## SOURCE TEXT
──────────────────────────────

Tuesday, 30 December 2025

Mr. Roger Hall …. last known in British Columbia has been found ….

It is the sort of discovery which would gladden the heart of anyone engaged in family history.

The Griffth farmhouse, New Brunswick, 2008
More so because Roger Hall had disappeared almost a full century ago and despite the efforts of me in the UK and my Canadian cousins, he remained the “lost relative”.

He had been born in 1898 in Birmingham to Montague and Eliza who were our great grandparents.  Theirs was a tempestuous relationship and after moving from Derby via Birmingham and London, they settled in Gravesend only to split in 1902.  He remained in Gravesend, and she returned to Derby with her three sons and it was there in the Derby Workhouse that she gave birth to her last child.

Her return was not an easy one and for most of their childhood the children were in care before being placed in occupations.  Roger and my grandfather proved more troublesome, and both were sentenced to a naval boot camp.  Granddad went but great uncle Roger opted to go to Canada, migrated as a British Home Child in 1914.*

His Attestation Papers, 1915

In a few short months he worked on three Canadian farms, being sent back twice and absconding from the third to join the Canadian Expeditionary Force.  In the process he changed his name, lied about his age and gave his aunt as next of kin rather than his mother.

──────────────────────────────

## REQUIRED TASK 1
Answer these questions using the family history post.
(a) In what year and in what city was Roger Hall born?
(b) Where did Eliza give birth to her last child?
(c) In what year did Roger migrate to Canada as a British Home Child?
## REQUIRED TASK 2
Reproduce the family history post word for word, from "Tuesday, 30 December" up to and including "in family history.".
The material that comes next is from a different source than the family history post.

## GIVEN ENTRIES
──────────────────────────────

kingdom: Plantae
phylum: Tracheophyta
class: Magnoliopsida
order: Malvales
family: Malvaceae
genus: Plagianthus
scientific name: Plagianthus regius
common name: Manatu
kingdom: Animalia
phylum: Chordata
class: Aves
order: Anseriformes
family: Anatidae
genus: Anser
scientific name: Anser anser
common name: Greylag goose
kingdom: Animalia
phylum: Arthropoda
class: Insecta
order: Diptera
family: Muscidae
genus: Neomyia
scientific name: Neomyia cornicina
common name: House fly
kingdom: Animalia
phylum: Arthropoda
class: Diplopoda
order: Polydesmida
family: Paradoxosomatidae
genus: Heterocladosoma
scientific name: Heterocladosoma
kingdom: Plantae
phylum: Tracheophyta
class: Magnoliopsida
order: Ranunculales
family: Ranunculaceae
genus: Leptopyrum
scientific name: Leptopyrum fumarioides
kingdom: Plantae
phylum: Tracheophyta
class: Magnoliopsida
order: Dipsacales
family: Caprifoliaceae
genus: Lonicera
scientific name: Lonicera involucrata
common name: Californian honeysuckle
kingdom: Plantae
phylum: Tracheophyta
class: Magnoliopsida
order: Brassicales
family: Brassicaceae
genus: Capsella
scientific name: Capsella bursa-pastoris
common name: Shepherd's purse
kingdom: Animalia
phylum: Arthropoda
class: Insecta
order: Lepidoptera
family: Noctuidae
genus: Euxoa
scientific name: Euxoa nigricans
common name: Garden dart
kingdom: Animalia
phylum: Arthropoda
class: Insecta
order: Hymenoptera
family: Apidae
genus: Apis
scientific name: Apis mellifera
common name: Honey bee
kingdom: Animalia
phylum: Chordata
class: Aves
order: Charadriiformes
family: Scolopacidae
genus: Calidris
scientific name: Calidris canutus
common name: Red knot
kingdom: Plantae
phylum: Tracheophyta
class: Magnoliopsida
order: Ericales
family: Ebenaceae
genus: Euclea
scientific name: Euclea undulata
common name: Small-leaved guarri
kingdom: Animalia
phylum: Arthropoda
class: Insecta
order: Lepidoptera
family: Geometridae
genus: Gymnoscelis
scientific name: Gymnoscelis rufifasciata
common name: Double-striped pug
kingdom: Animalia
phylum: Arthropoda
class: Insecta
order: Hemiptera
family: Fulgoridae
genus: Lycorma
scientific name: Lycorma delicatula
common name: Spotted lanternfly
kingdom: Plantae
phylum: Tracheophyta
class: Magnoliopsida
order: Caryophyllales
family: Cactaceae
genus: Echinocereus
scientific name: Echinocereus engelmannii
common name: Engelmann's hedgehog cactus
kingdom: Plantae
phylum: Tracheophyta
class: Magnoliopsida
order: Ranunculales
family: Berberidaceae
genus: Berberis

──────────────────────────────

## RESPONSE 1
(a) 1898, in Birmingham.
(b) In the Derby Workhouse.
(c) 1914.

## RESPONSE 2
Tuesday, 30 December 2025

Mr. Roger Hall …. last known in British Columbia has been found ….

It is the sort of discovery which would gladden the heart of anyone engaged in family history.